Строитель ругал какого-то плотника за то, что тот не гладко обтесал бревно, когда Бенедя подошел к нему с шапкой в руке.
— А ты чего здесь шляешься, почему не работаешь? — гаркнул он на Бенедю, не узнав его вначале и думая, что это кто-нибудь из поденных каменщиков пришел к нему с какой-нибудь просьбой.
— Я пришел сказать пану строителю, что я уже поправился и вышел на работу Прошу назначить, куда мне становиться.
— Поправился? A-а, так ты сегодня первый раз?
— Нет, сударь, я уже был здесь на работе, только во время закладки меня рычагом покалечило.
— А, это ты? — закричал строитель. — Это ты тогда наделал нам беды, а теперь еще сюда лезешь?
— Какой беды, сударь?
— Молчи, дурень, когда я говорю! Ты напился, не отскочил во-время, а мне позор! Чуть что, сейчас же все на меня: он виноват, не заботится о жизни рабочих, не умеет камень спустить! Нет, хватит с меня этого, мне такие рабочие не нужны!
— Я напился? — вскрикнул изумленный Бенедя. — Да я отродясь, сударь, еще пьяный не был… Кто вам сказал?
— О да, тебе только поверь, так ты готов присягнуть, что и не знаешь, как выглядит водка. Нет, гиблое твое дело. Клянись, чем хочешь, а я тебя на работу не возьму!
— Но, пан строитель, побойтесь бога! Чем я виноват? Я здесь здоровье свое потерял, едва поправился немного, а если вы меня теперь прогоните, где я тогда заработаю, к го меня примет?
— Пускай тебя принимает, кто хочет, меня это не касается! Я волен принимать или не принимать на работу, кого мне захочется!
— Но ведь я здесь уже принят, а если меня не было три недели, то эго не моя вина. Я уж не говорю о том, что я болезнь перенес, и не требую ничего за время болезни, хотя, ясное дело, если бы мне не помогли добрые люди, то я вместе с матерью погиб бы с голоду. Но теперь ведь должна же найтись для меня здесь работа!
— Ха-ха-ха! Должна! Вишь ты, как он рассудил! А знаешь ли ты, безмозглый хам, что ты здесь каждый день, каждый час по моей милости работаешь? Если я не захочу, то и тебя не будет, выгоню, и ступай тогда судись со мной!
На эти слова Бенедя не нашел никакого ответа. Он опустил голову и молчал, но слова строителя глубоко запали ему в душу. Правда, он и прежде не раз слышал такие слова, но никогда прежде они не задевали его так сильно, никогда еще не вызывали в душе такого жгучего чувства несправедливости и угнетения. «Неужто это правда? — думал он. — Неужто рабочий всегда работает по его милости? А если рабочий живет кое-как, то, значит, это также по его милости? А по чьей же милости меня искалечил рычаг? А если он всегда так милостив к рабочим, то чья же милость меня гонит с работы на голодную смерть? Но нет, здесь, видно, что-то не так! Живу ли я на свете по милости строителя, этого я не знаю, но я знаю, что по его милости я искалечен, больной и без работы!»

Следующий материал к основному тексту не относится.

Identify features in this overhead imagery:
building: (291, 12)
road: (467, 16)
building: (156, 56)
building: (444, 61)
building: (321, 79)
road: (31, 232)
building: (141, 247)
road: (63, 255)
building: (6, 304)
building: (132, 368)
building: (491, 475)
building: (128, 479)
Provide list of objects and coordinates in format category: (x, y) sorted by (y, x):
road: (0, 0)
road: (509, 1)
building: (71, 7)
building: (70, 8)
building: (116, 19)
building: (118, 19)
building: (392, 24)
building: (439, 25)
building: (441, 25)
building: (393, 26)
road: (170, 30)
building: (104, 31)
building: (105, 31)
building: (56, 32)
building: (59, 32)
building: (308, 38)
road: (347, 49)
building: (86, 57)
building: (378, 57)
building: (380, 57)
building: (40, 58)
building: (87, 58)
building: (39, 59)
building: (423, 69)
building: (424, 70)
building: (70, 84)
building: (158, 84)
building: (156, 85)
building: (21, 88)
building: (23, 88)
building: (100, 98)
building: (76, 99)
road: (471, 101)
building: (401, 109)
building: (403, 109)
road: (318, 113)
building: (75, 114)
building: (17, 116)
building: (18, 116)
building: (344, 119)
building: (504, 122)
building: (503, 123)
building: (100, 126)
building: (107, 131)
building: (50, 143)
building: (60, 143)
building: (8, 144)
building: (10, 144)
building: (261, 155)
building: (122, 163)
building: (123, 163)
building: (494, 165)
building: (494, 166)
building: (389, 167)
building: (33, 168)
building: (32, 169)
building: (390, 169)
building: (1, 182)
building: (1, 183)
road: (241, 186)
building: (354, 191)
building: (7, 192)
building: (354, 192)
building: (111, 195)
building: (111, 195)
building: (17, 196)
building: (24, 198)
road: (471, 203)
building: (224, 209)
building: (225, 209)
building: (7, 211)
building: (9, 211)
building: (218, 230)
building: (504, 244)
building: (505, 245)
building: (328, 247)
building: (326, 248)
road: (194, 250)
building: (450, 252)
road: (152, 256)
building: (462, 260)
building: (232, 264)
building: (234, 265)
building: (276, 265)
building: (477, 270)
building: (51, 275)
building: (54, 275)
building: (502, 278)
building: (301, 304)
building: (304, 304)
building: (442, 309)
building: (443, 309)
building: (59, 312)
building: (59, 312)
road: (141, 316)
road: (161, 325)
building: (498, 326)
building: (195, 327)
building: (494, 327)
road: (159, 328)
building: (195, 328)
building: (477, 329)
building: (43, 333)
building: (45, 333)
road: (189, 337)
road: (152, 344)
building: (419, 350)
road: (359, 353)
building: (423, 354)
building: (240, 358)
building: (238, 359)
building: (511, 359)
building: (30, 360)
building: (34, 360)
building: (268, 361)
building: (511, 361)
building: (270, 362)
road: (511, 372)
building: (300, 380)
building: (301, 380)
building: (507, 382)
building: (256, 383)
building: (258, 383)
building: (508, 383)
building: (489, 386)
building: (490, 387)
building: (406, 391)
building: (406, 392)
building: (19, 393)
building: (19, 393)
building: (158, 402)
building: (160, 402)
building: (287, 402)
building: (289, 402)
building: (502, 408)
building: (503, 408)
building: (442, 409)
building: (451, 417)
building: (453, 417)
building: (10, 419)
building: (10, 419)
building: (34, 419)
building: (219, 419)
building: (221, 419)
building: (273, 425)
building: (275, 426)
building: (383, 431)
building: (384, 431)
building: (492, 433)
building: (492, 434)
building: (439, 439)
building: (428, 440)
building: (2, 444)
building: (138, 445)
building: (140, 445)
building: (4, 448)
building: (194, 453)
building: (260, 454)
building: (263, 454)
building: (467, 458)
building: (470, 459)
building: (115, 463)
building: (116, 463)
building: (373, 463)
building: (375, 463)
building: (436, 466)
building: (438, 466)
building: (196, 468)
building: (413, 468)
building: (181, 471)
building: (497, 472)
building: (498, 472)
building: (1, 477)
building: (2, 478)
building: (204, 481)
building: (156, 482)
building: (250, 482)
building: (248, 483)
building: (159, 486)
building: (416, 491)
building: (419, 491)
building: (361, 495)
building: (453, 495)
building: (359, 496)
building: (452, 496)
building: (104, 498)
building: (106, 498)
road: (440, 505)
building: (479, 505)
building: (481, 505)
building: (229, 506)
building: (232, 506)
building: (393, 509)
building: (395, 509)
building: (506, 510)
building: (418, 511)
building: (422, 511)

— Ну что, — прервал его мысли строитель, — чего же ты стоишь? Убирайся отсюда!
— Да я, ваша милость, место здесь не простою, уберусь. Только мне все-таки сдается, что не так должно быть, как вы, пане, говорите.
— Что, что? Ты меня хочешь учить? Ну, хорошо, ну, говори, как должно быть?

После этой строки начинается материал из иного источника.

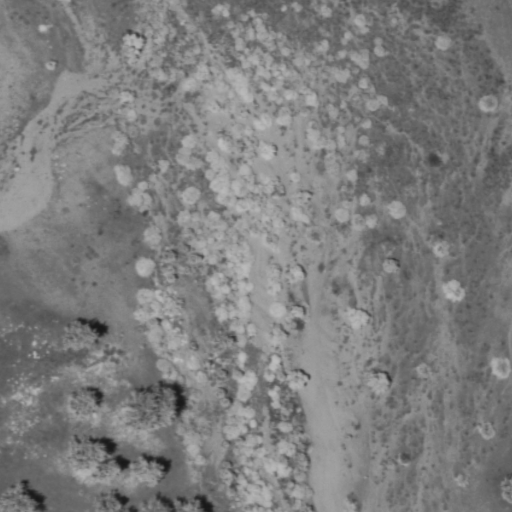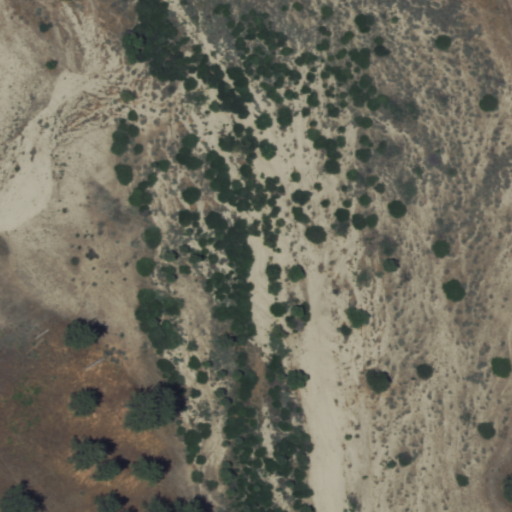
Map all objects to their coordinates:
river: (265, 239)
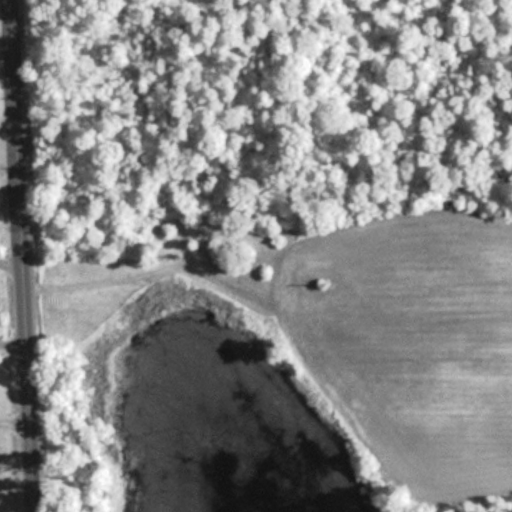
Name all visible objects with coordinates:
road: (27, 255)
road: (13, 261)
road: (16, 338)
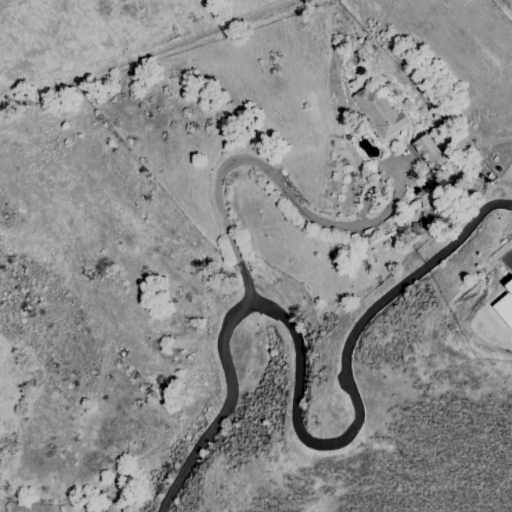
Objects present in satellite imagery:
building: (378, 111)
building: (426, 150)
road: (229, 230)
building: (505, 305)
road: (338, 391)
building: (94, 508)
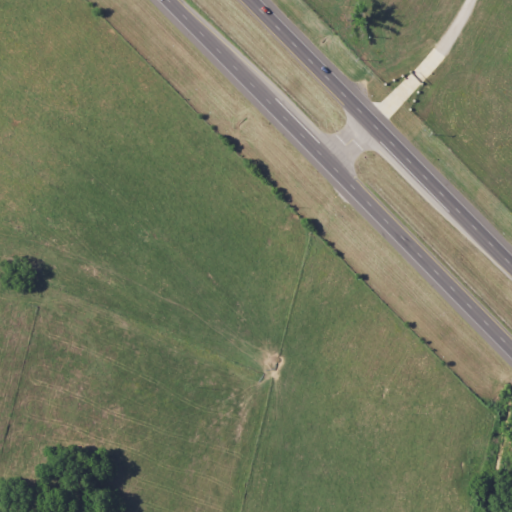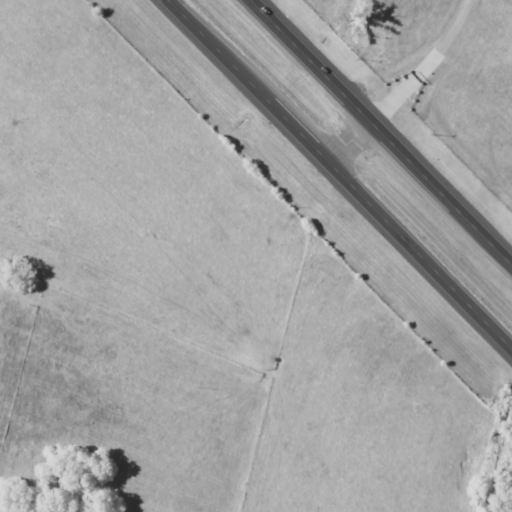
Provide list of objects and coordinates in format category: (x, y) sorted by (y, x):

— Вы, пане, должны знать, что и вы такой же слуга, как и я. Если бы вас не нанимали на работу, то и вы умерли бы с голоду так же, как и я!
— Ха-ха-ха! Ты, наверно, лежа в своей халупе таким умником сделался! Ну-ну, продолжай, как еще должно быть?
Строитель стоял перед Бенедей, держась за бока, и смеялся, но его здоровое лицо, красное, как бурак, свидетельствовало, что злость кипела в нем и в любую минуту готова была прорваться сквозь деланный смех. Но Бенедя не обращал внимания ни на его смех, ни на его злость. Чувство пережитой несправедливости придало ему смелости.